Nice turn, I like to work with ash, especially if it has some curl. Nice job.

Reactions: Thank You! 1 | Agree 1


----------



## Sprung (May 31, 2015)

Very nice - both wood and work!

Reactions: Thank You! 1


----------



## DKMD (May 31, 2015)

That's pretty incredible for a second bowl(or a tenth)! Those sharp transitions on flat bottom forms are very tough to cut cleanly, so kudos to you for making it look so nice.

Reactions: Thank You! 1 | Agree 1


----------



## Nature Man (May 31, 2015)

Stunning bowl! I like ash wood more every time I see it. Chuck

Reactions: Thank You! 1


----------



## Kevin (May 31, 2015)

You did a magnificent job with that piece of wood Jay. I really like the form. Looking at it in that last picture it looks almost like a wooden wedding ring. Very cool.

Reactions: Thank You! 1


----------



## Sirfishalot (Jun 1, 2015)

Thanks guys, I appreciate the feedback. I struggled with finishing the inside withe WOP. It seemed to expose all the flaws and tool marks I didn't realize we're there at first. Is that just typical with end grain? I needed up sanding it all out and using the General product . Maybe I just didn't sand enough to begin with.

JayT


----------



## Kevin (Jun 1, 2015)

Sirfishalot said:


> ..... Is that just typical with end grain? ....



It's the case with all wood species and type of grain. The finish always accentuates the surface, so if you have sanding marks or any kind of marks at all the finish will highlight them. I've been sanding end grain cookies all day and will be into the night. They are for a rustic wedding so they don't have to be perfect (they want really rustic) but my inability to put out a product less than as best I can has got me doing a lot of sanding. 

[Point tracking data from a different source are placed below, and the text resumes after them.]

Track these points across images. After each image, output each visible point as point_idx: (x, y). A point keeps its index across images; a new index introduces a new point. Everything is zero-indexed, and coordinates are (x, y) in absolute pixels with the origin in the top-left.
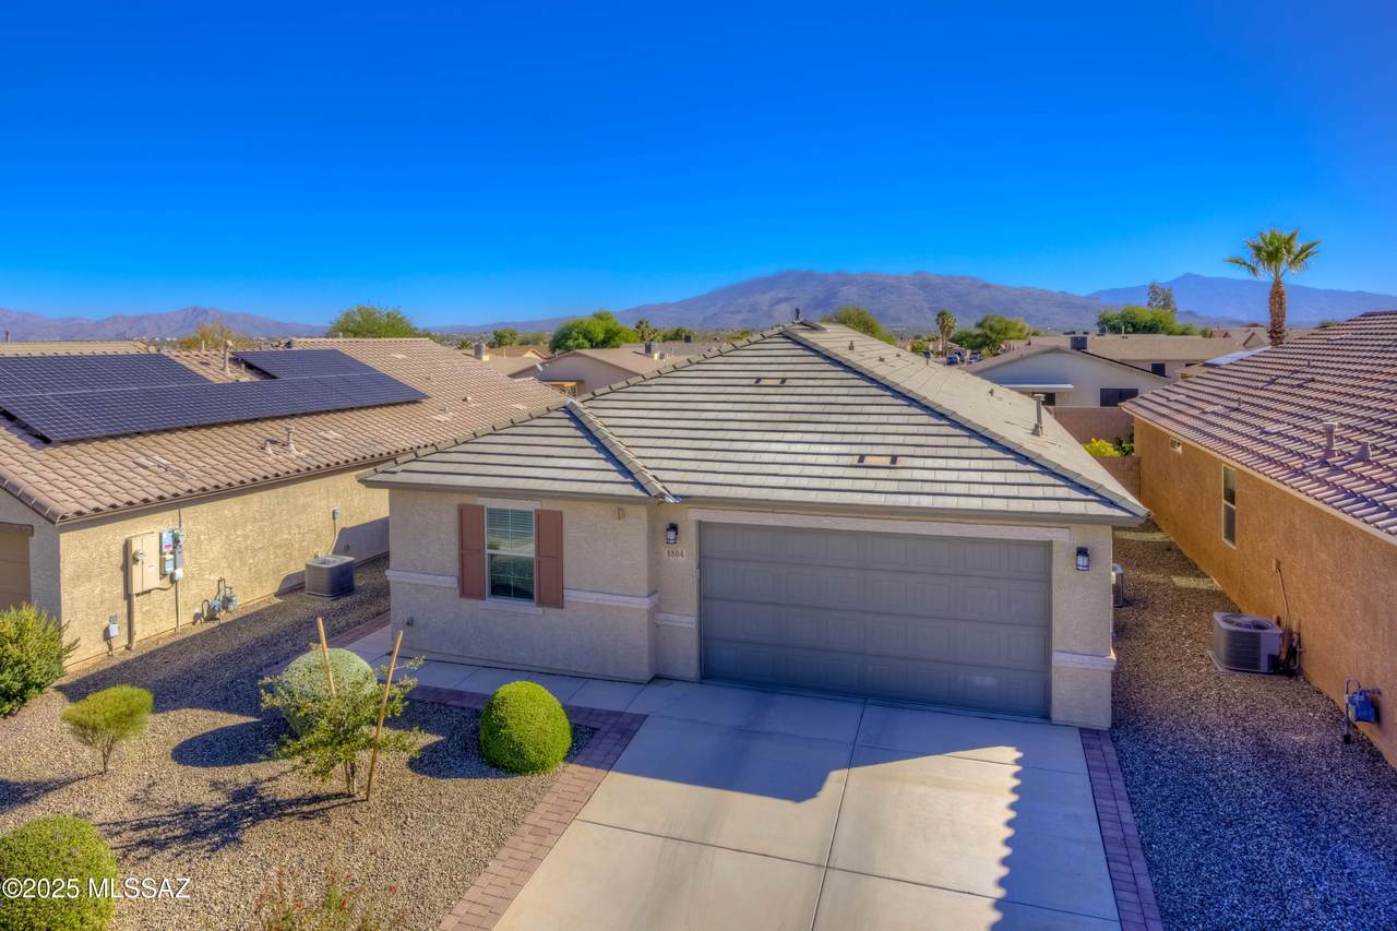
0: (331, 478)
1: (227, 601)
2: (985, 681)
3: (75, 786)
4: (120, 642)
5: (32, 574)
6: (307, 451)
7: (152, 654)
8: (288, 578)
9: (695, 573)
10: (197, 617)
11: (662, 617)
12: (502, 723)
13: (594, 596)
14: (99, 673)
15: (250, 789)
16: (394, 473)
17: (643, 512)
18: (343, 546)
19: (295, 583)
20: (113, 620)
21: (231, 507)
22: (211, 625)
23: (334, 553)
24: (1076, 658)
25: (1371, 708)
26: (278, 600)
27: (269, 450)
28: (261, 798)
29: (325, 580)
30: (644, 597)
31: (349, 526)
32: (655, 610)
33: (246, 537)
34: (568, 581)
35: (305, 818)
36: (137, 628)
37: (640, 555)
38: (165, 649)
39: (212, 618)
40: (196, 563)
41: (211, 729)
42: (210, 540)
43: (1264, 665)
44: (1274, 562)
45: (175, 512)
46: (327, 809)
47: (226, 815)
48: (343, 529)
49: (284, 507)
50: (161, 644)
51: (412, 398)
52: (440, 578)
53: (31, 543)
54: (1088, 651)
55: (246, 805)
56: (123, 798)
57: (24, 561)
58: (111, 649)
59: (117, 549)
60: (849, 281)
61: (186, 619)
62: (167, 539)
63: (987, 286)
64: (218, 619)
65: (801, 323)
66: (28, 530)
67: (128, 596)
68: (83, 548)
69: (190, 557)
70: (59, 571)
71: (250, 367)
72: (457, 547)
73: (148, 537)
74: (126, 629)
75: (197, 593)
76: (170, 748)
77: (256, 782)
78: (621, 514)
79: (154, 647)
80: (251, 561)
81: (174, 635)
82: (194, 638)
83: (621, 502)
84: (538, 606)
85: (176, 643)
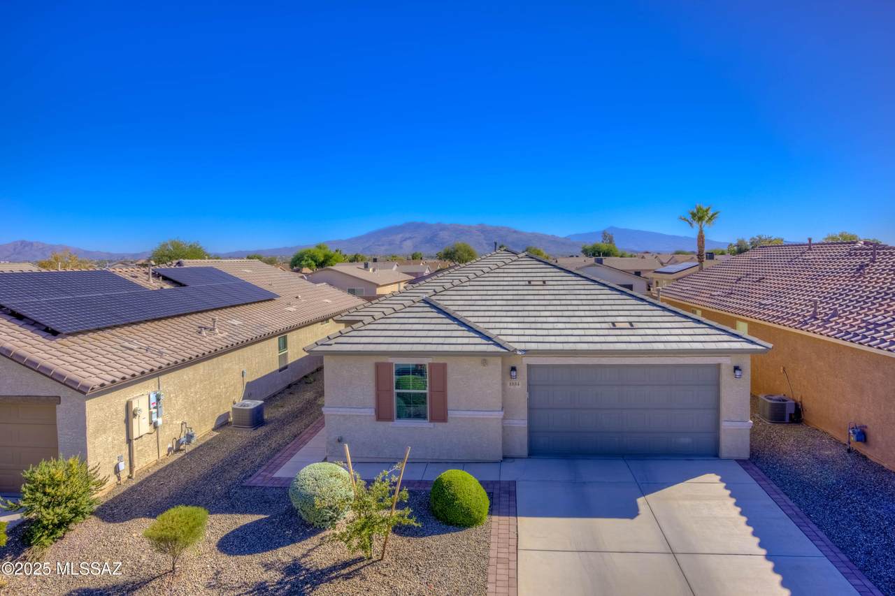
0: (241, 350)
1: (189, 437)
2: (685, 440)
3: (153, 583)
4: (125, 474)
5: (59, 432)
6: (227, 333)
7: (148, 480)
8: (220, 418)
9: (526, 394)
10: (170, 450)
11: (507, 422)
12: (454, 496)
13: (469, 413)
14: (115, 498)
15: (294, 565)
16: (331, 345)
17: (499, 361)
18: (249, 394)
19: (222, 421)
20: (120, 459)
21: (187, 374)
22: (180, 455)
23: (243, 399)
24: (733, 424)
25: (862, 436)
26: (216, 434)
27: (204, 333)
28: (308, 570)
29: (247, 418)
30: (499, 411)
31: (250, 380)
32: (504, 418)
33: (196, 393)
34: (450, 405)
35: (347, 578)
36: (136, 463)
37: (498, 387)
38: (155, 474)
39: (178, 450)
40: (169, 413)
41: (234, 527)
42: (176, 397)
43: (787, 419)
44: (782, 368)
45: (156, 379)
46: (358, 569)
47: (289, 586)
48: (248, 383)
49: (216, 371)
50: (152, 471)
51: (269, 298)
52: (362, 410)
53: (58, 410)
54: (739, 420)
55: (300, 576)
56: (202, 588)
57: (53, 424)
58: (119, 480)
59: (122, 409)
60: (443, 228)
61: (163, 452)
62: (153, 399)
63: (515, 232)
64: (182, 450)
65: (505, 250)
66: (57, 400)
67: (129, 441)
68: (100, 410)
69: (165, 410)
70: (86, 428)
71: (165, 279)
72: (374, 389)
73: (141, 398)
74: (128, 465)
75: (170, 434)
76: (213, 545)
77: (295, 560)
78: (485, 363)
79: (147, 475)
80: (199, 409)
81: (157, 464)
82: (172, 465)
83: (486, 356)
84: (430, 422)
85: (161, 470)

That's a long answer to say yes your sanding has to be as near perfect as possible from the start. Sometimes you can test it by wiping on some acetone or something to see if you seen any marks before committing to a finish only to have to sand it back off.


----------



## Albert Kiebert (Jun 1, 2015)

Good looking bowl! What size please? Also, I like to use sanding sealer or what ever finish I am going to use when the end grain is giving me trouble, take real light cuts and reapply if need to get rid oof what you do not want showing on the finished product.


----------



## HomeBody (Jun 2, 2015)

Nice bowl. We are starting to lose our ash trees. I hope I can grab some and stash it for the future. I trimmed a white ash in my yard the other day and shaped a piece into a block and sanded it. It is really white wood, so the name fits well. Gary


----------



## DKMD (Jun 2, 2015)

End grain is always a potential problem... Some wood is worse than others for me. I often have better luck with a Fluteless gouge or a traditional grind than the fingernail grind bowl gouge. The sanding sealer/shellac trick is a good one. Sometimes a smaller gouge will give me a cleaner cut, and reducing the length of the bevel can help prevent bruising the wood behind the cut.

I keep a spray bottle of denatured alcohol around for raising the grain and to help spot sanding marks. I also think better lighting would help me... I can't seem to get enough light!


----------



## Horatio (Jun 5, 2015)

Very nice, simple and sharp looking. I've messed around with ash and have a couple of big logs out back. Stuff is hard and tough to work on my little lathe.

Reactions: Thank You! 1


----------